每上來一個孩子,必然會引起其他殿裡的孩子的注意,這時候錢潮和湯萍也會向新來的看上兩眼,錢潮就會說這個是世家的,那個不是世家的,然後湯萍或是點頭或是搖頭。

蜜餞已經不吃了,兩個小孩子本來就吃不了多少東西,聊天嘛也快沒有話題了,什麼好吃的好玩的都快說盡了。

說起來這還是錢潮第一次不露痕跡、又很刻意的拉近與另外一個人的關係。

原因很簡單,這些陸陸續續登上馬車,進入這大殿裡的孩子,雖然年紀不大,但是看上去那些公子少爺打扮的,一個個丰姿瀟灑,顧盼之間器宇不俗,眉梢眼角自有那麼一股英銳之氣。
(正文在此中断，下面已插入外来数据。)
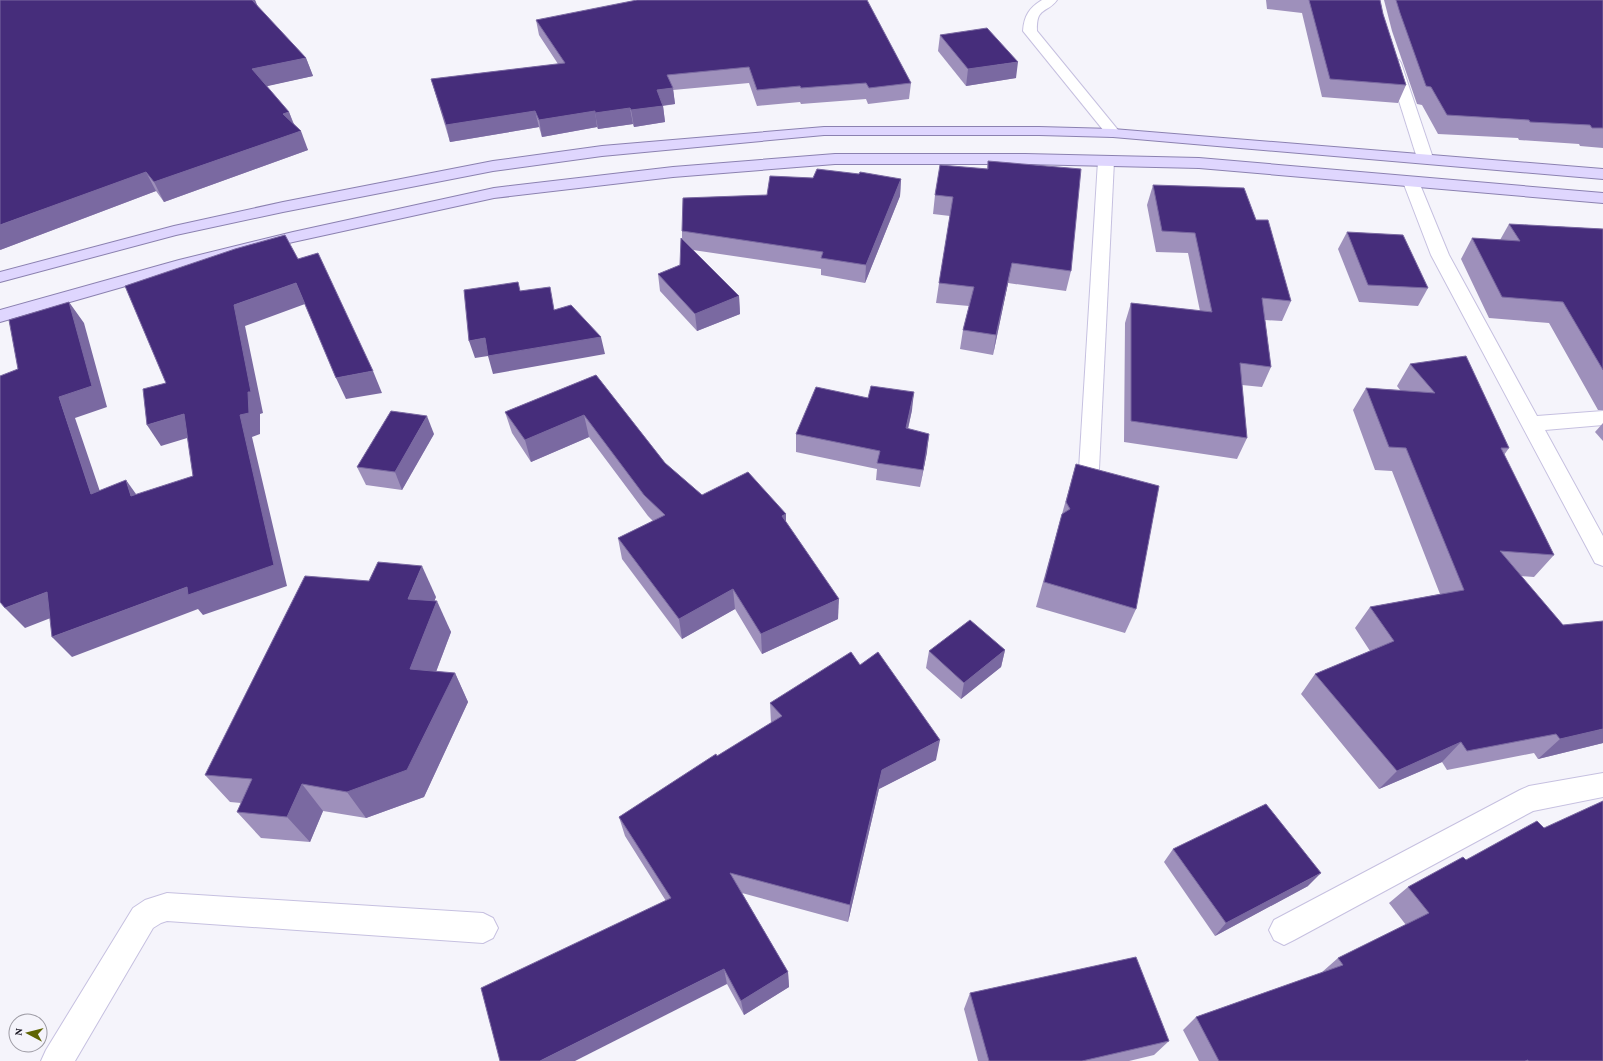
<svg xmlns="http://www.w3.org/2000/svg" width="1603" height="1061" viewBox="0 0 1603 1061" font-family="'Crimson Pro',serif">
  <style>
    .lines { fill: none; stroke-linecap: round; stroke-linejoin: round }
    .minor-casing { stroke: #c6c0e0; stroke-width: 2 }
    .major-casing { stroke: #8b81b0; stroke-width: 2 }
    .minor { fill: #fff; fill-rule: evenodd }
    .major { fill: #dfd6fe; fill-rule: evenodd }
    .wall { fill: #9e90bb }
    .shaded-wall { fill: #7a69a1 }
    .building { fill: #462d7b; stroke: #7a69a1 }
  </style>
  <rect width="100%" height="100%" fill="#f5f4fb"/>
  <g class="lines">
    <defs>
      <g id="minor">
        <path d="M 1042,0 L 1057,0 C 1047,14 1036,6 1037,31 L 1118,130 L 1120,133 L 1118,136 L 1113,137 L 1108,136 L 1023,31 C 1024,16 1029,8 1042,0 Z"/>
        <polygon points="1394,59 1399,60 1401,63 1433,158 1430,161 1425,163 1420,161 1417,158 1387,63 1389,60"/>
        <polygon points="1106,156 1111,158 1114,161 1099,469 1096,474 1089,477 1082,474 1079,469 1098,161 1101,158"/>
        <polygon points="1411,177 1417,179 1419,182 1449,255 1537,416 1603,411 1603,425 1545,430 1603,536 1603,566 1595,563 1431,255 1403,182 1405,179"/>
        <polygon points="1603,773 1603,797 1533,811 1294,940 1284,945 1274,940 1269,930 1274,920 1520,790 1529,786"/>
        <polygon points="167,893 483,913 493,918 498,928 493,938 483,943 167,921 161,923 153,928 75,1061 41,1061 46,1050 133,908 145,900"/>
      </g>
      <g id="major">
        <polygon points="824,127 1039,127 1113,129 1603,169 1603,179 1113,137 1039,135 824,135 602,156 493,171 283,212 176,235 0,282 0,272 174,226 283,202 493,161 602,146"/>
        <polygon points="835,154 1025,154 1199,158 1603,193 1603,203 1199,168 1025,164 835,164 673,177 494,198 293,242 185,269 0,322 0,310 179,260 293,232 494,188 673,167"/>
      </g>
    </defs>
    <!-- minor casing -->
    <use href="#minor" class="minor-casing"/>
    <!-- major casing -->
    <use href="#major" class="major-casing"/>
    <!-- minor -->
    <use href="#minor" class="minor"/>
    <!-- major -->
    <use href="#major" class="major"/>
  </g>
  <!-- wall -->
  <g class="wall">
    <polygon points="255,0 257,6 306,58 313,76 266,86 289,112 294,124 308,150 164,202 156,191 0,250"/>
    <polygon points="1266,0 1380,0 1383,14 1406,85 1398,103 1322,97 1302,13 1267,9"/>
    <polygon points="1384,0 1603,0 1603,148 1580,146 1579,144 1519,140 1518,138 1438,134 1422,105 1417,104 1392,31"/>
    <polygon points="536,20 911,83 909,99 868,104 866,99 801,104 800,102 757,106 749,83 673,90 675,104 663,106 665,122 634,127 633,124 598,129 597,127 542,137 539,127 450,142 431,79 558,64 539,35"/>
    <polygon points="940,35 1016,78 966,86 938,51"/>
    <polygon points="988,161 1071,271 1066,291 1008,283 993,355 960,349 963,330 969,306 936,303 939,283 950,216 933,214 935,195 987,169"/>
    <polygon points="813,178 901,179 900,196 865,283 821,275 821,269 693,250 739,296 740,314 697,331 660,291 658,274 680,265 682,239 682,231 767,195"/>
    <polygon points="1153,185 1256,220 1291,301 1282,321 1265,320 1271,367 1262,387 1242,385 1247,438 1237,459 1124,442 1125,323 1131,303 1200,311 1188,253 1156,252 1147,205"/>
    <polygon points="1509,224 1603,229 1603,410 1598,410 1549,323 1489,318 1461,259 1472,238 1500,240"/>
    <polygon points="1347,232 1428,288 1418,306 1359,302 1338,249"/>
    <polygon points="1410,364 1509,448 1504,455 1554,555 1534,577 1521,576 1603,743 1538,759 1534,753 1447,770 1442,762 1379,789 1301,694 1315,674 1370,651 1355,628 1370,607 1440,594 1392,471 1375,470 1353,410 1366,388 1400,390 1397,386"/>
    <polygon points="596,375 665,463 702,495 786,514 786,522 838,619 762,654 735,609 682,639 622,559 618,538 653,521 648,516 589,437 531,462 512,433 505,412"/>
    <polygon points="912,410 908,429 927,452 920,487 876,480 877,469 796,452 796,434"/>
    <polygon points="1603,423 1603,441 1595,432"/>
    <polygon points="434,434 402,490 366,485 357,467"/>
    <polygon points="1076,464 1136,609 1125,633 1036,607"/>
    <polygon points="436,597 434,601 451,632 436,672 455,673 468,702 424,797 366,818 323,811 310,842 261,838 237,812 241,803 230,802 205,775"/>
    <polygon points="1005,650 1001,667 961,699 926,668 929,651"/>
    <polygon points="860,665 936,760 879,789 848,922 742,893 788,972 789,987 744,1015 727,984 666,901 625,836 619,817 771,723 770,703"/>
    <polygon points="1544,828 1603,1061 1199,1061 1183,1030 1196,1017 1321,973 1338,958 1406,925 1389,903 1408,887 1466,860"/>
    <polygon points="1173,849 1308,886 1215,936 1164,862"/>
    <polygon points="970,993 1169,1041 1154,1055 1129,1061 978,1061 964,1009"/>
  </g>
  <!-- shaded-wall -->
  <g class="shaded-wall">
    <polygon points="247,0 255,0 258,7"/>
    <polygon points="306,58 313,76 259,88 252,69"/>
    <polygon points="1018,62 1016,78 966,86 968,69"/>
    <polygon points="673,88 675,104 658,106 657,90"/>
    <polygon points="663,106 665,122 634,127 631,110"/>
    <polygon points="630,108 633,124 598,129 595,113"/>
    <polygon points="535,111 539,127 450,142 446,125"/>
    <polygon points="595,111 597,127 542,137 539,120"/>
    <polygon points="289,112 296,131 283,114"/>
    <polygon points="301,131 308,150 164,202 154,182"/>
    <polygon points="146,172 156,191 0,250 0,225"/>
    <polygon points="901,179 900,196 865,283 866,265"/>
    <polygon points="1012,263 1008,283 993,355 996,335"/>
    <polygon points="296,283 305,304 245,326 263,413 260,414 260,434 252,437 287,586 203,615 198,609 72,657 52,637 187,587 240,415 234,305"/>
    <polygon points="739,296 740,314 697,331 695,314"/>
    <polygon points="69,302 84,323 107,407 75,418 108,515 91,494 59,397"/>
    <polygon points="601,337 605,354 493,374 488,356 475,358 469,341 485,338"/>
    <polygon points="373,371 382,393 346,399 336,378"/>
    <polygon points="914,392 912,410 904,446 906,428"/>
    <polygon points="184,414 197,435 161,446 147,425"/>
    <polygon points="584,415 589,437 531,462 525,440"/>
    <polygon points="427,416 434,434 402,490 395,472"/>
    <polygon points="929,434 927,452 920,487 923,470"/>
    <polygon points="126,480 141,501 131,496"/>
    <polygon points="786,514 786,534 782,516"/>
    <polygon points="422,566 436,597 423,629 408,599"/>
    <polygon points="733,589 735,609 682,639 679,619"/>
    <polygon points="47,592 66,612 25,628 5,608"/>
    <polygon points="839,599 838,619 762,654 761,634"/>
    <polygon points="437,601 451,632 426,698 410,669"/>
    <polygon points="1005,650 1001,667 961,699 964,683"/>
    <polygon points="455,673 468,702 424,797 366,818 347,792"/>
    <polygon points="1603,729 1603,743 1538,759 1560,739"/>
    <polygon points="940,740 936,760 879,789 848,922 850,905 882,770"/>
    <polygon points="1461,742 1442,762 1379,789 1397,771"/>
    <polygon points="302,784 323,811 310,842 287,817"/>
    <polygon points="1321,873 1308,886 1215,936 1226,923"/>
    <polygon points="724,969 727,984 575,1061 540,1061"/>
    <polygon points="788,972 789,987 744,1015 741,1001"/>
  </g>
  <!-- building -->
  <g class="building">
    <polygon points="0,0 252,0 306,58 252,69 289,112 283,114 301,131 154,182 146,172 0,225"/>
    <polygon points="637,0 867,0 911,83 869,88 866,83 801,88 800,86 757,90 749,67 667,75 673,88 657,90 663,106 631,110 630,108 595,113 595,111 539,120 535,111 446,125 431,79 565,63 536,20"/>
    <polygon points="1309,0 1380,0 1383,14 1406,85 1330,79"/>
    <polygon points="1396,0 1603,0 1603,128 1592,128 1590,125 1530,122 1529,120 1447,115 1431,87 1426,86 1400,13"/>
    <polygon points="987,28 1018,62 968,69 940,35"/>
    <polygon points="988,161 1081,169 1071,271 1012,263 996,335 963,330 974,287 939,283 953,197 935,195 940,165 988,169"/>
    <polygon points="817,169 859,174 860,172 901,179 866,265 821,258 823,252 682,231 683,198 767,195 770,176 813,178"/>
    <polygon points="1153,185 1244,188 1256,220 1268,220 1291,301 1262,298 1271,367 1240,363 1247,438 1131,421 1131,303 1212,312 1195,233 1162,231"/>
    <polygon points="1509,224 1603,229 1603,370 1563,302 1502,297 1472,238 1520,241"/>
    <polygon points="1347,232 1403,235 1428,288 1368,285"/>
    <polygon points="285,235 298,259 318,253 373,371 336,378 296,283 234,305 251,392 248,392 249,413 240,415 274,565 188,595 187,587 52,637 47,592 5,608 0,602 0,376 18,369 9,320 69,302 92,386 59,397 91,494 126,480 131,496 193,476 184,414 147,425 143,389 166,383 125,286 235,249"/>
    <polygon points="681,238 739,296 695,314 658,274 680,265"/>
    <polygon points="518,282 520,291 550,287 554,310 571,305 601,337 488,356 485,338 469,341 464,290"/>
    <polygon points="1466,356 1509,448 1501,448 1554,555 1500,551 1563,625 1603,621 1603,729 1560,739 1556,734 1467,751 1461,742 1397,771 1315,674 1394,641 1370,607 1464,590 1406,448 1389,447 1366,388 1435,393 1410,364"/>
    <polygon points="596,375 665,463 702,495 748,472 786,514 782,516 839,599 761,634 733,589 679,619 618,538 665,515 644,495 584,415 525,440 505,412"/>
    <polygon points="871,386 914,392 906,428 929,434 923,470 877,463 880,451 796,434 816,387 868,398"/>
    <polygon points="391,411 427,416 395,472 357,467"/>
    <polygon points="1076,464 1159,486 1136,609 1044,582 1062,514 1070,509 1066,502"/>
    <polygon points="378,562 422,566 408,599 437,601 410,669 455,673 407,770 347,792 302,784 287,817 237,812 252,779 205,775 305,576 369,581"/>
    <polygon points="970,620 1005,650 964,683 929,651"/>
    <polygon points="851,652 860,665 878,652 940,740 882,770 850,905 730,873 788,972 741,1001 724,969 540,1061 500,1061 481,988 671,898 619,817 716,754 717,756 782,716 770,703"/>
    <polygon points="1603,801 1603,1061 1528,1061 1528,1060 1525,1061 1219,1061 1196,1017 1343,965 1338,958 1429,913 1408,887 1463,857 1466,860 1537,821 1544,828"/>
    <polygon points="1266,804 1321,873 1226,923 1173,849"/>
    <polygon points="1136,957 1169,1041 1082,1061 989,1061 970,993"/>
  </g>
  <!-- north arrow -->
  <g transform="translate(28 1033) rotate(277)"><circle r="19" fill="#f5f4fb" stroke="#9d9ba4"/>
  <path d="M0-3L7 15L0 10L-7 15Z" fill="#606604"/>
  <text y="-6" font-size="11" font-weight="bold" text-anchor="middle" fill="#181521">N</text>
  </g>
</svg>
而那些姑娘小姐打扮的,無不是個個花容月貌,衣飾華貴,娉婷多姿,行走之間環佩玎璫,讓錢潮這個富家子都有些自慚形穢起來。

其實這倒不是錢潮本來的性子,只不過一來他對這修行界本來就有幾分的敬畏,二來在剛進這馬車之時,心智便被這車內的殿堂震懾,因此現在但凡是見到修行世家之人,他心中就多了一分的怯懦。
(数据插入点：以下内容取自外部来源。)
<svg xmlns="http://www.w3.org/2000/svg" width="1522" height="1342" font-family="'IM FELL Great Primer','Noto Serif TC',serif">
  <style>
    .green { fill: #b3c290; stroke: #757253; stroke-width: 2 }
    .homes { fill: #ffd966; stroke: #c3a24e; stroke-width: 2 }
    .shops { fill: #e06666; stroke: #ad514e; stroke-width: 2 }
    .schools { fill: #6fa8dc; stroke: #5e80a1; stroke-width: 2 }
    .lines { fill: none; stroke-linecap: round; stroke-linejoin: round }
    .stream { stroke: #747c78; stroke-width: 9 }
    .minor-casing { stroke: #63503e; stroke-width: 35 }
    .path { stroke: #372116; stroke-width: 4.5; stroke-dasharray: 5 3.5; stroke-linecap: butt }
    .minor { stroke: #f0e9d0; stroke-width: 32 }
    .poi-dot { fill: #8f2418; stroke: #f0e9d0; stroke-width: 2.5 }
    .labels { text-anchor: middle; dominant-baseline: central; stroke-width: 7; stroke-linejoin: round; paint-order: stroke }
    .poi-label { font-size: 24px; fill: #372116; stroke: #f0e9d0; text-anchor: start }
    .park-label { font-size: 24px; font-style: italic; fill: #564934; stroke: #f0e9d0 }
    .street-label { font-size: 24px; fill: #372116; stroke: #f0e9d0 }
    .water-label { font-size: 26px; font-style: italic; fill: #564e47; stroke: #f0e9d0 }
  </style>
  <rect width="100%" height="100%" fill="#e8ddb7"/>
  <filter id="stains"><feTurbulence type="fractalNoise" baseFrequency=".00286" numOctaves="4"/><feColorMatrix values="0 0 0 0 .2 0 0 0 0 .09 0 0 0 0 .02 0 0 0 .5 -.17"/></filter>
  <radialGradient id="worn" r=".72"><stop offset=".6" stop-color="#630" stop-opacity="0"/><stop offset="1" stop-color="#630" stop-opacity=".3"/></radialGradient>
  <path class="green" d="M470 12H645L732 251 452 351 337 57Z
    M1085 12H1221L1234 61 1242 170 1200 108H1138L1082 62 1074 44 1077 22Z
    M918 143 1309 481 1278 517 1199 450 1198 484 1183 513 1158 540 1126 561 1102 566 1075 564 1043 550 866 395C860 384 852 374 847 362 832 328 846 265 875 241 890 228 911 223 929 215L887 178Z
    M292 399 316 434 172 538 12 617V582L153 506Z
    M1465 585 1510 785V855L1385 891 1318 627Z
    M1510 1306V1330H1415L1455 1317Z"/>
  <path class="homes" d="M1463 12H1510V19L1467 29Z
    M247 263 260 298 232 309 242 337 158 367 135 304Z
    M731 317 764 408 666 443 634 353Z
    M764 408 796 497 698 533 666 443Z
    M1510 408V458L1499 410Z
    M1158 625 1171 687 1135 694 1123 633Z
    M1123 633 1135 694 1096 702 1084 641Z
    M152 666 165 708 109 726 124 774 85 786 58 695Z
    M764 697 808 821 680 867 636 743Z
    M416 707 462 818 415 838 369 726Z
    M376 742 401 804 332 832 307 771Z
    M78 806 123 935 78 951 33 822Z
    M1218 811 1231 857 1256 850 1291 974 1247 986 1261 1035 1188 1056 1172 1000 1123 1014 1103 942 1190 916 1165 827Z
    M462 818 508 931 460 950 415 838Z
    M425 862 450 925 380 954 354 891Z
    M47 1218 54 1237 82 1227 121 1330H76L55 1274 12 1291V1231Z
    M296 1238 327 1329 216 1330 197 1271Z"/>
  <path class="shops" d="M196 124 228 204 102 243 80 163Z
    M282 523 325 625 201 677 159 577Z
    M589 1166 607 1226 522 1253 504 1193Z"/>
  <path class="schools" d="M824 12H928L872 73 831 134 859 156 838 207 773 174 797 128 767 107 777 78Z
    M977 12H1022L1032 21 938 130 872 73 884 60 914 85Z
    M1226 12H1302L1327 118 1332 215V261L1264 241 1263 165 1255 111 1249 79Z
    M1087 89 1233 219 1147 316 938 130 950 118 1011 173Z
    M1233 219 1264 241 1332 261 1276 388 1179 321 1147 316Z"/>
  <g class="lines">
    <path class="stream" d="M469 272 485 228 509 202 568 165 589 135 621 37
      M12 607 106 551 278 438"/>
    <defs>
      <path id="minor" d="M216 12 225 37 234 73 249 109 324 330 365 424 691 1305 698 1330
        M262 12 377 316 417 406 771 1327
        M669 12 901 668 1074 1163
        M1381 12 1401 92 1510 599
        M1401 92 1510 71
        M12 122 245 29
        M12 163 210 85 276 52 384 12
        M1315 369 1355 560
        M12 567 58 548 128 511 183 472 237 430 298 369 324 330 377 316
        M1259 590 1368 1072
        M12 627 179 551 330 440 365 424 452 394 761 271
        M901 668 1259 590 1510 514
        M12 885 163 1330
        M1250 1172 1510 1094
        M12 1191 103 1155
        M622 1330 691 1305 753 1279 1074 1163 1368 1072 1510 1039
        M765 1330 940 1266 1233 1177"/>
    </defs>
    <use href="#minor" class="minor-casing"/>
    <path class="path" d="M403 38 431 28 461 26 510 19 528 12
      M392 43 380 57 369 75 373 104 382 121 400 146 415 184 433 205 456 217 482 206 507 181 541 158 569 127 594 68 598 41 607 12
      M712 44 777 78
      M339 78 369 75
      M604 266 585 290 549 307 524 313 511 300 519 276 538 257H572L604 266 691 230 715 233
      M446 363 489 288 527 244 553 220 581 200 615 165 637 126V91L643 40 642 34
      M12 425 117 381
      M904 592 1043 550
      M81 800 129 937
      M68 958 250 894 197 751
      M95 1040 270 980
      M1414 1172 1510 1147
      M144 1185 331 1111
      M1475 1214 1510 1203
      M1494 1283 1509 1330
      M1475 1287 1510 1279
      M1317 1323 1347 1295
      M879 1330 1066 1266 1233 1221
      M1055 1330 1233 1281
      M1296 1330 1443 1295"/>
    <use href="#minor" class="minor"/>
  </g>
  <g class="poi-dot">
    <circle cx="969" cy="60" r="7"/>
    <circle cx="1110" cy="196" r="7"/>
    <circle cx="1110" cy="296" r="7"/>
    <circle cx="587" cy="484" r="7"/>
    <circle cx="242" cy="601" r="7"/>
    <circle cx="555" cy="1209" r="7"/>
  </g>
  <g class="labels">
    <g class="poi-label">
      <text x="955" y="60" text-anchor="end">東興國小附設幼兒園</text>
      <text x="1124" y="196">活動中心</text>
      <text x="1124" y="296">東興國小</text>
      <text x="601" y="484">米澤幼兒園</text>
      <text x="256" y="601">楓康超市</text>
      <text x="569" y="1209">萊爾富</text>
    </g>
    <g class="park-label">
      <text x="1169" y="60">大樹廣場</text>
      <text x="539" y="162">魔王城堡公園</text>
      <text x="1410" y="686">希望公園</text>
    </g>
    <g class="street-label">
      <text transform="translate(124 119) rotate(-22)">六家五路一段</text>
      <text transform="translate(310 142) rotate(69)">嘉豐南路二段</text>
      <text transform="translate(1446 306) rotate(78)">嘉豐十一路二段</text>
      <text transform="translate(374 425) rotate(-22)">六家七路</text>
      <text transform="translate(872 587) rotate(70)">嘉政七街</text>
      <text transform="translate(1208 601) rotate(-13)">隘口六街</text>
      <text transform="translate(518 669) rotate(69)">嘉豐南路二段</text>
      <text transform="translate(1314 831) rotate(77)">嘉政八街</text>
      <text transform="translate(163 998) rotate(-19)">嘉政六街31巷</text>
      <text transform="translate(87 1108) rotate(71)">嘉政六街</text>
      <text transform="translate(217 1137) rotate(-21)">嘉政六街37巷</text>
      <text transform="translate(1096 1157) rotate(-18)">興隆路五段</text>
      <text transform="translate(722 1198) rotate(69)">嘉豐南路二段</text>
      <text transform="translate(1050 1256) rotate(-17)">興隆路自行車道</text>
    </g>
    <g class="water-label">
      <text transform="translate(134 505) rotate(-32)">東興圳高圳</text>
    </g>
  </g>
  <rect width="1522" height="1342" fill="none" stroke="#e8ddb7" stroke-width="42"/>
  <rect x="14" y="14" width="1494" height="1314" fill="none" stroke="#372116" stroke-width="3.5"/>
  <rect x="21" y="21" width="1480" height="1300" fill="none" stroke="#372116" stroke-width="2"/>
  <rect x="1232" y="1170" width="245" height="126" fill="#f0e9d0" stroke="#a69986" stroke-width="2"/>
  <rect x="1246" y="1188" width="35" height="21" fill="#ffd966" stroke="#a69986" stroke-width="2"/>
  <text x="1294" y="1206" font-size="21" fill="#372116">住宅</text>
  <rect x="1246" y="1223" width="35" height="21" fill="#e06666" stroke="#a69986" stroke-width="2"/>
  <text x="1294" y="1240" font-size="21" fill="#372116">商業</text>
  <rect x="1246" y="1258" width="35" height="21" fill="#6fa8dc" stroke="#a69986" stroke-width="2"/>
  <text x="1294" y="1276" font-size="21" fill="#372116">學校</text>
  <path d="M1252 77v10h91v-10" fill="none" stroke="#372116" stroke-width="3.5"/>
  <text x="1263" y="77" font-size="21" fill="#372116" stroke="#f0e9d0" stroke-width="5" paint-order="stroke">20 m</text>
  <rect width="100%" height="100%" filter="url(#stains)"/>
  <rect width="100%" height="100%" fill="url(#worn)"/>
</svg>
看他們談笑間旁若無人的樣子,錢潮明白,那些都是修行世家的孩子,可笑自己,宰相的孫子,自己原本顯赫的家世在這些人面前大概如同草芥一般吧。

因此錢潮才一門心思的想和這湯萍拉近關係,一來嘛,這湯萍知道的不少,從她口中能知道不少這修行界的事情;二來嘛,錢潮到底還是個孩子,讀書多但是經事少,心志還有不足,世人之中還有結交權貴的心思,現在踏上這仙途,錢潮倒也不能免俗了。

就在這個大殿裡開始越來越悶的時候,湯萍忽然對錢潮說:“你會下棋嗎?”

“會呀。”

“那就好。”

說著,湯萍變戲法一樣拿出了一個棋盤放在兩人中間。

“手談一局?”

湯萍皺著小鼻子笑眯眯的看著錢潮問。

錢潮注意到了湯萍鼻子兩邊有幾個不明顯的小雀斑。

“你確定要跟我下棋?”

“你不敢?”

湯萍抓了一把棋子噼裡啪啦的落回棋袋內。

“當然不是,我是怕你輸得哭鼻子。”

“嘁,吹牛吧。”

湯萍又皺了皺鼻子。

“我們也不要只下棋,要有點彩頭才好,來,給你嚐嚐這個。”

說著手一伸,手心攤開來上面有幾個淺棕色的帶硬殼的乾果。

“這是什麼?”

錢潮拈起一個放在眼前看。

“榛果嗎?”

“就算是榛果也是你沒吃過的榛果,你嘗一個就知道了。”

堅硬的果殼上有一道小裂紋,可惜錢潮力氣不夠,無法掰開,只好用牙齒去咬那榛果,咔吧一聲,果殼終於開了,錢潮也“啊哦!”一聲捂住自己的腮揉了揉,看了看好不容易剝出來的乳白色的果仁,嗅了嗅,然後將果仁放進嘴裡嚼起來。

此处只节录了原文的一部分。